**Goal of the exercise:**
Find the line that contains "X397022Y198596D02*". Then set down that line and all the lines after it, to the end of the records, exactly and with nothing added.

= = =

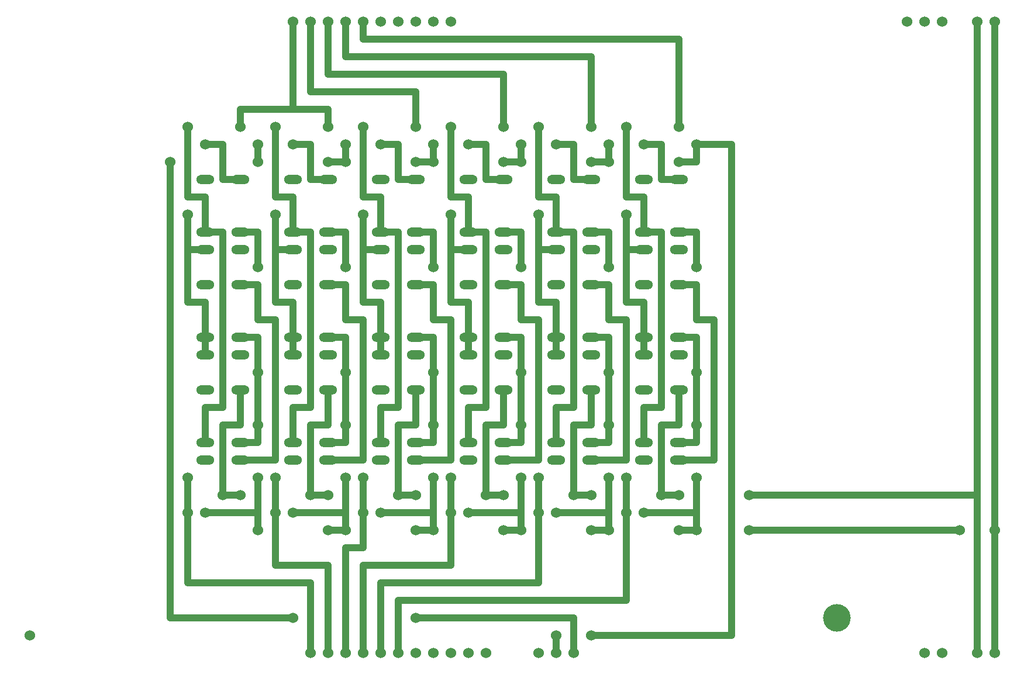
<source format=gbr>
G04 DesignSpark PCB Gerber Version 9.0 Build 5115 *
%FSLAX35Y35*%
%MOIN*%
%ADD29C,0.03937*%
%ADD10C,0.06000*%
%ADD18O,0.10400X0.05200*%
%ADD73C,0.15748*%
X0Y0D02*
D02*
D10*
X27022Y28596D03*
X107022Y298596D03*
X117022Y98596D03*
Y118596D03*
Y268596D03*
Y318596D03*
X127022Y98596D03*
Y308596D03*
X137022Y108596D03*
X147022D03*
Y318596D03*
X157022Y88596D03*
Y118596D03*
Y148596D03*
Y178596D03*
Y238596D03*
Y298596D03*
Y308596D03*
X167022Y98596D03*
Y118596D03*
Y268596D03*
Y318596D03*
X177022Y38596D03*
Y98596D03*
Y308596D03*
Y378596D03*
X187022Y18596D03*
Y108596D03*
Y378596D03*
X197022Y18596D03*
Y88596D03*
Y108596D03*
Y298596D03*
Y318596D03*
Y378596D03*
X207022Y18596D03*
Y88596D03*
Y118596D03*
Y148596D03*
Y178596D03*
Y238596D03*
Y298596D03*
Y308596D03*
Y378596D03*
X217022Y18596D03*
Y98596D03*
Y118596D03*
Y268596D03*
Y318596D03*
Y378596D03*
X227022Y18596D03*
Y98596D03*
Y308596D03*
Y378596D03*
X237022Y18596D03*
Y108596D03*
Y378596D03*
X247022Y18596D03*
Y38596D03*
Y88596D03*
Y108596D03*
Y298596D03*
Y318596D03*
Y378596D03*
X257022Y18596D03*
Y88596D03*
Y118596D03*
Y148596D03*
Y178596D03*
Y238596D03*
Y298596D03*
Y308596D03*
Y378596D03*
X267022Y18596D03*
Y98596D03*
Y118596D03*
Y268596D03*
Y318596D03*
Y378596D03*
X277022Y18596D03*
Y98596D03*
Y308596D03*
X287022Y18596D03*
Y108596D03*
X297022Y88596D03*
Y108596D03*
Y298596D03*
Y318596D03*
X307022Y88596D03*
Y118596D03*
Y148596D03*
Y178596D03*
Y238596D03*
Y298596D03*
Y308596D03*
X317022Y18596D03*
Y98596D03*
Y118596D03*
Y268596D03*
Y318596D03*
X327022Y18596D03*
Y28596D03*
Y98596D03*
Y308596D03*
X337022Y18596D03*
Y108596D03*
X347022Y28596D03*
Y88596D03*
Y108596D03*
Y298596D03*
Y318596D03*
X357022Y88596D03*
Y118596D03*
Y148596D03*
Y178596D03*
Y238596D03*
Y298596D03*
Y308596D03*
X367022Y98596D03*
Y118596D03*
Y268596D03*
Y318596D03*
X377022Y98596D03*
Y308596D03*
X387022Y108596D03*
X397022Y88596D03*
Y108596D03*
Y298596D03*
Y318596D03*
X407022Y88596D03*
Y118596D03*
Y148596D03*
Y178596D03*
Y238596D03*
Y308596D03*
X437022Y88596D03*
Y108596D03*
X527022Y378596D03*
X537022Y18596D03*
Y378596D03*
X547022Y18596D03*
Y378596D03*
X557022Y88596D03*
X567022Y18596D03*
Y378596D03*
X577022Y18596D03*
Y88596D03*
Y378596D03*
D02*
D18*
X127022Y128596D03*
Y138596D03*
Y168596D03*
Y188596D03*
Y198596D03*
Y228596D03*
Y248596D03*
Y258596D03*
Y288596D03*
X147022Y128596D03*
Y138596D03*
Y168596D03*
Y188596D03*
Y198596D03*
Y228596D03*
Y248596D03*
Y258596D03*
Y288596D03*
X177022Y128596D03*
Y138596D03*
Y168596D03*
Y188596D03*
Y198596D03*
Y228596D03*
Y248596D03*
Y258596D03*
Y288596D03*
X197022Y128596D03*
Y138596D03*
Y168596D03*
Y188596D03*
Y198596D03*
Y228596D03*
Y248596D03*
Y258596D03*
Y288596D03*
X227022Y128596D03*
Y138596D03*
Y168596D03*
Y188596D03*
Y198596D03*
Y228596D03*
Y248596D03*
Y258596D03*
Y288596D03*
X247022Y128596D03*
Y138596D03*
Y168596D03*
Y188596D03*
Y198596D03*
Y228596D03*
Y248596D03*
Y258596D03*
Y288596D03*
X277022Y128596D03*
Y138596D03*
Y168596D03*
Y188596D03*
Y198596D03*
Y228596D03*
Y248596D03*
Y258596D03*
Y288596D03*
X297022Y128596D03*
Y138596D03*
Y168596D03*
Y188596D03*
Y198596D03*
Y228596D03*
Y248596D03*
Y258596D03*
Y288596D03*
X327022Y128596D03*
Y138596D03*
Y168596D03*
Y188596D03*
Y198596D03*
Y228596D03*
Y248596D03*
Y258596D03*
Y288596D03*
X347022Y128596D03*
Y138596D03*
Y168596D03*
Y188596D03*
Y198596D03*
Y228596D03*
Y248596D03*
Y258596D03*
Y288596D03*
X377022Y128596D03*
Y138596D03*
Y168596D03*
Y188596D03*
Y198596D03*
Y228596D03*
Y248596D03*
Y258596D03*
Y288596D03*
X397022Y128596D03*
Y138596D03*
Y168596D03*
Y188596D03*
Y198596D03*
Y228596D03*
Y248596D03*
Y258596D03*
Y288596D03*
D02*
D29*
X117022Y118596D02*
Y98596D01*
Y248596D02*
X127022D01*
X117022Y268596D02*
Y248596D01*
X127022Y98596D02*
X157022D01*
X127022Y188596D02*
Y198596D01*
Y218596*
X117022*
Y248596*
X127022Y258596D02*
Y278596D01*
X117022*
Y318596*
X127022Y258596D02*
X137022D01*
Y158596*
X127022*
Y138596*
X137022Y108596D02*
X147022D01*
Y128596D02*
X167022D01*
Y208596*
X157022*
Y228596*
X147022*
Y168596D02*
Y148596D01*
X137022*
Y108596*
X147022Y198596D02*
X157022D01*
X147022Y288596D02*
X137022D01*
Y308596*
X127022*
X147022Y318596D02*
Y328596D01*
X177022*
X157022Y98596D02*
Y88596D01*
Y98596D02*
Y118596D01*
Y148596D02*
Y138596D01*
X147022*
X157022Y198596D02*
Y148596D01*
Y198596D02*
Y178596D01*
Y238596D02*
Y258596D01*
X147022*
X157022Y308596D02*
Y298596D01*
X167022Y98596D02*
Y68596D01*
X197022*
Y18596*
X167022Y118596D02*
Y98596D01*
Y248596D02*
X177022D01*
X167022Y268596D02*
Y248596D01*
X177022Y38596D02*
X107022D01*
Y298596*
X177022Y98596D02*
X207022D01*
X177022Y188596D02*
Y198596D01*
Y218596*
X167022*
Y248596*
X177022Y258596D02*
Y278596D01*
X167022*
Y318596*
X177022Y258596D02*
X187022D01*
Y158596*
X177022*
Y138596*
Y328596D02*
Y378596D01*
X187022Y18596D02*
Y58596D01*
X117022*
Y98596*
X187022Y108596D02*
X197022D01*
X187022Y378596D02*
Y338596D01*
X247022*
Y318596*
X197022Y88596D02*
X207022D01*
X197022Y128596D02*
X217022D01*
Y208596*
X207022*
Y228596*
X197022*
Y168596D02*
Y148596D01*
X187022*
Y108596*
X197022Y198596D02*
X207022D01*
X197022Y288596D02*
X187022D01*
Y308596*
X177022*
X197022Y298596D02*
X207022D01*
X197022Y318596D02*
Y328596D01*
X177022*
X197022Y378596D02*
Y348596D01*
X297022*
Y318596*
X207022Y98596D02*
Y88596D01*
Y98596D02*
Y118596D01*
Y148596D02*
Y138596D01*
X197022*
X207022Y198596D02*
Y148596D01*
Y198596D02*
Y178596D01*
Y238596D02*
Y258596D01*
X197022*
X207022Y298596D02*
Y308596D01*
Y378596D02*
Y358596D01*
X347022*
Y318596*
X217022Y18596D02*
Y68596D01*
X267022*
Y98596*
X217022D02*
Y78596D01*
X207022*
Y18596*
X217022Y118596D02*
Y98596D01*
Y248596D02*
X227022D01*
X217022Y268596D02*
Y248596D01*
Y378596D02*
Y368596D01*
X397022*
Y318596*
X227022Y18596D02*
Y58596D01*
X317022*
Y98596*
X227022D02*
X257022D01*
X227022Y188596D02*
Y198596D01*
Y218596*
X217022*
Y248596*
X227022Y258596D02*
Y278596D01*
X217022*
Y318596*
X227022Y258596D02*
X237022D01*
Y158596*
X227022*
Y138596*
X237022Y18596D02*
Y48596D01*
X367022*
Y98596*
X237022Y108596D02*
X247022D01*
Y38596D02*
X337022D01*
Y18596*
X247022Y88596D02*
X257022D01*
X247022Y128596D02*
X267022D01*
Y208596*
X257022*
Y228596*
X247022*
Y168596D02*
Y148596D01*
X237022*
Y108596*
X247022Y198596D02*
X257022D01*
X247022Y288596D02*
X237022D01*
Y308596*
X227022*
X247022Y298596D02*
X257022D01*
Y98596D02*
Y88596D01*
Y98596D02*
Y118596D01*
Y148596D02*
Y138596D01*
X247022*
X257022Y198596D02*
Y148596D01*
Y198596D02*
Y178596D01*
Y238596D02*
Y258596D01*
X247022*
X257022Y298596D02*
Y308596D01*
X267022Y118596D02*
Y98596D01*
Y248596D02*
X277022D01*
X267022Y268596D02*
Y248596D01*
X277022Y98596D02*
X307022D01*
X277022Y188596D02*
Y198596D01*
Y218596*
X267022*
Y248596*
X277022Y258596D02*
Y278596D01*
X267022*
Y318596*
X277022Y258596D02*
X287022D01*
Y158596*
X277022*
Y138596*
X287022Y108596D02*
X297022D01*
Y88596D02*
X307022D01*
X297022Y128596D02*
X317022D01*
Y208596*
X307022*
Y228596*
X297022*
Y168596D02*
Y148596D01*
X287022*
Y108596*
X297022Y198596D02*
X307022D01*
X297022Y288596D02*
X287022D01*
Y308596*
X277022*
X297022Y298596D02*
X307022D01*
Y98596D02*
Y88596D01*
Y98596D02*
Y118596D01*
Y148596D02*
Y138596D01*
X297022*
X307022Y198596D02*
Y148596D01*
Y198596D02*
Y178596D01*
Y238596D02*
Y258596D01*
X297022*
X307022Y298596D02*
Y308596D01*
X317022Y118596D02*
Y98596D01*
Y248596D02*
X327022D01*
X317022Y268596D02*
Y248596D01*
X327022Y18596D02*
Y28596D01*
Y98596D02*
X357022D01*
X327022Y188596D02*
Y198596D01*
Y218596*
X317022*
Y248596*
X327022Y258596D02*
Y278596D01*
X317022*
Y318596*
X327022Y258596D02*
X337022D01*
Y158596*
X327022*
Y138596*
X337022Y108596D02*
X347022D01*
Y28596D02*
X427022D01*
Y308596*
X407022*
X347022Y88596D02*
X357022D01*
X347022Y128596D02*
X367022D01*
Y208596*
X357022*
Y228596*
X347022*
Y168596D02*
Y148596D01*
X337022*
Y108596*
X347022Y198596D02*
X357022D01*
X347022Y288596D02*
X337022D01*
Y308596*
X327022*
X347022Y298596D02*
X357022D01*
Y98596D02*
Y88596D01*
Y98596D02*
Y118596D01*
Y148596D02*
Y138596D01*
X347022*
X357022Y198596D02*
Y148596D01*
Y198596D02*
Y178596D01*
Y238596D02*
Y258596D01*
X347022*
X357022Y298596D02*
Y308596D01*
X367022Y118596D02*
Y98596D01*
Y248596D02*
X377022D01*
X367022Y268596D02*
Y248596D01*
X377022Y98596D02*
X407022D01*
X377022Y188596D02*
Y198596D01*
Y218596*
X367022*
Y248596*
X377022Y258596D02*
Y278596D01*
X367022*
Y318596*
X377022Y258596D02*
X387022D01*
Y158596*
X377022*
Y138596*
X387022Y108596D02*
X397022D01*
Y88596D02*
X407022D01*
X397022Y168596D02*
Y148596D01*
X387022*
Y108596*
X397022Y198596D02*
X407022D01*
X397022Y228596D02*
X407022D01*
Y208596*
X417022*
Y128596*
X397022*
Y288596D02*
X387022D01*
Y308596*
X377022*
X407022Y98596D02*
Y88596D01*
Y98596D02*
Y118596D01*
Y148596D02*
Y138596D01*
X397022*
X407022Y198596D02*
Y148596D01*
Y198596D02*
Y178596D01*
Y238596D02*
Y258596D01*
X397022*
X407022Y308596D02*
Y298596D01*
X397022*
X437022Y108596D02*
X567022D01*
X557022Y88596D02*
X437022D01*
X567022Y108596D02*
Y18596D01*
Y378596D02*
Y108596D01*
X577022Y18596D02*
Y88596D01*
Y378596*
D02*
D73*
X487022Y38596D03*
X0Y0D02*
M02*

</source>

= = =

**Result of this exercise:**
X397022Y198596D02*
X407022D01*
X397022Y228596D02*
X407022D01*
Y208596*
X417022*
Y128596*
X397022*
Y288596D02*
X387022D01*
Y308596*
X377022*
X407022Y98596D02*
Y88596D01*
Y98596D02*
Y118596D01*
Y148596D02*
Y138596D01*
X397022*
X407022Y198596D02*
Y148596D01*
Y198596D02*
Y178596D01*
Y238596D02*
Y258596D01*
X397022*
X407022Y308596D02*
Y298596D01*
X397022*
X437022Y108596D02*
X567022D01*
X557022Y88596D02*
X437022D01*
X567022Y108596D02*
Y18596D01*
Y378596D02*
Y108596D01*
X577022Y18596D02*
Y88596D01*
Y378596*
D02*
D73*
X487022Y38596D03*
X0Y0D02*
M02*

</source>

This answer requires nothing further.